Missing depth24unorm format? #2732

  • CW: we have the depth24unorm_stencil8 format. Aspect is depth24unorm+.
  • CW: copying from buffer to depth24unorm adds padding bytes where you'd imagine the stencil to go. Copying from - contents of the stencil byte are undefined in the APIs.
  • CW: Nice if we had such a format. Copyable into buffers. This issue tries to figure out how to do this.
  • CW: if nontrivial - maybe can move the whole depth24unorm_stencil8 extension to post-v1.
  • KN: think we could add the format, but not make it copyable yet. Make it copyable later.
  • KG: what's value of that instead of depth24unorm_stencil8?
  • MM: that's what we do in Metal - no depth24unorm without stencil8.
  • KG: because of that, and because one of the comments was - if we sign up to do the copies, we'd have to use compute shader to do them precisely/securely - also the comment says users can do this already. Feels like a post-V1 polish thing.

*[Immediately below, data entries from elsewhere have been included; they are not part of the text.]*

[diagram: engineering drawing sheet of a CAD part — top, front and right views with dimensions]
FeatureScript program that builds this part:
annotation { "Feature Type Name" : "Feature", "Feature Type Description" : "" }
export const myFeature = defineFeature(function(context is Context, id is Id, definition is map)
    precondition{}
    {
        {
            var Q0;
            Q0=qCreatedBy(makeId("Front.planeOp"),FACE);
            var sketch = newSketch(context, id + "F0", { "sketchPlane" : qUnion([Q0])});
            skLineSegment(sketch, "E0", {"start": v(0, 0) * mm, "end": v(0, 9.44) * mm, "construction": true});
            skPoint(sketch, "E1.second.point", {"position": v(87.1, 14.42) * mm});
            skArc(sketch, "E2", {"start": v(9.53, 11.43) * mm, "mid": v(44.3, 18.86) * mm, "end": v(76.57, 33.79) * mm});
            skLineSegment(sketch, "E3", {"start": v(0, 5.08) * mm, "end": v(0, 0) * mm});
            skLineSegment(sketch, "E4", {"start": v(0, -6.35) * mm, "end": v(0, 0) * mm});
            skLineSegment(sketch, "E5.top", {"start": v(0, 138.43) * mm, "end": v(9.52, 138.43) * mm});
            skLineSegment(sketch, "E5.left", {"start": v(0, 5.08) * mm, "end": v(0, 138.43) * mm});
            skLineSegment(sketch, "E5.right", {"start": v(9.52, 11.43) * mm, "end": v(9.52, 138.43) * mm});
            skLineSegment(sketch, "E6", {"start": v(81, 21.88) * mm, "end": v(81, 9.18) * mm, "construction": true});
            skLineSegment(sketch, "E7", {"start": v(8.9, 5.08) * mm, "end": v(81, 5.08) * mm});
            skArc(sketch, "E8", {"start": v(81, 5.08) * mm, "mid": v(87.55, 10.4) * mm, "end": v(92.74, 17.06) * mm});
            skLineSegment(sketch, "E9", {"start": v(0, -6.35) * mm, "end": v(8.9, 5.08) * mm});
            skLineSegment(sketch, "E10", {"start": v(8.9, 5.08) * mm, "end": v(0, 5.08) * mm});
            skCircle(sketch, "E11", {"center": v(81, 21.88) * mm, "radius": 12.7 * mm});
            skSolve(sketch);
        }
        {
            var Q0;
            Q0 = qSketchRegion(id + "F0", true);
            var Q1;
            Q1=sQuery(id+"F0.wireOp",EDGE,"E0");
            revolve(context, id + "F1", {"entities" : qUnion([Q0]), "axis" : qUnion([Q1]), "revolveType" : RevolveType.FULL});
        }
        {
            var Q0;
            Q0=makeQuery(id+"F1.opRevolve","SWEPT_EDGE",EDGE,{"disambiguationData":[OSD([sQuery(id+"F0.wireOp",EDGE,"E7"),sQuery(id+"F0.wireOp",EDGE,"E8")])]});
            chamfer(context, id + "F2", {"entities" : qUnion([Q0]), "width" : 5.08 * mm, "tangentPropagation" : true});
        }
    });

Would make some things slightly nicer, but livable without this. One less compute shader we'll have to write.
  • MM: what does D3D12 do? Do they have this format?
  • KG: stencil must be 0 for copies.
  • CW: D3D12 says, if you copy from buffer to texture, you must copy in 0s into the stencil byte. "depth24x8"?
  • MM: so they have the format but have rules.
  • CW: reason this comes up - spec's in terms of aspect-specific formats. This format doesn't have depth-specific aspect. All of it, or just the depth part. Have to fix up the spec to make this happen.
  • MM: just implemented this - didn't run into this problem. Surprised there's something missing.
  • CW: run into this in the CTS. depth24unorm_stencil8 is copyable into buffers. That fails because we try to use it as depth24+ depth-specific aspect and that's (not allowed?)
  • KN: something we should change in the spec. Define what depth24unorm is without adding it to the format list. That's editorial. Non-editorial: should there be a format, and should it be copyable. I don't think we need the format, and don't need to make it copyable.
  • CW: issue - when you copy texture->buffer need to specify an aspect. Constraint coming from Metal. Blit options when you do the copy.
  • KN: can spec the aspect. depth-only, stencil-only.
  • CW: then the bytes aren't defined.
  • KN: but we don't allow that copy regardless. Point's to allow the copy?
  • CW: point of the sized formats is that you can do the copy.
  • CW: let's work more offline.
  • MM: what would help me is a test program.
  • KN: want to think about this more too.

Agenda for next meeting

  • CW: great progress this time.
  • CW: WebKit implementation issues? Streaming impl, max command counts, render bundles?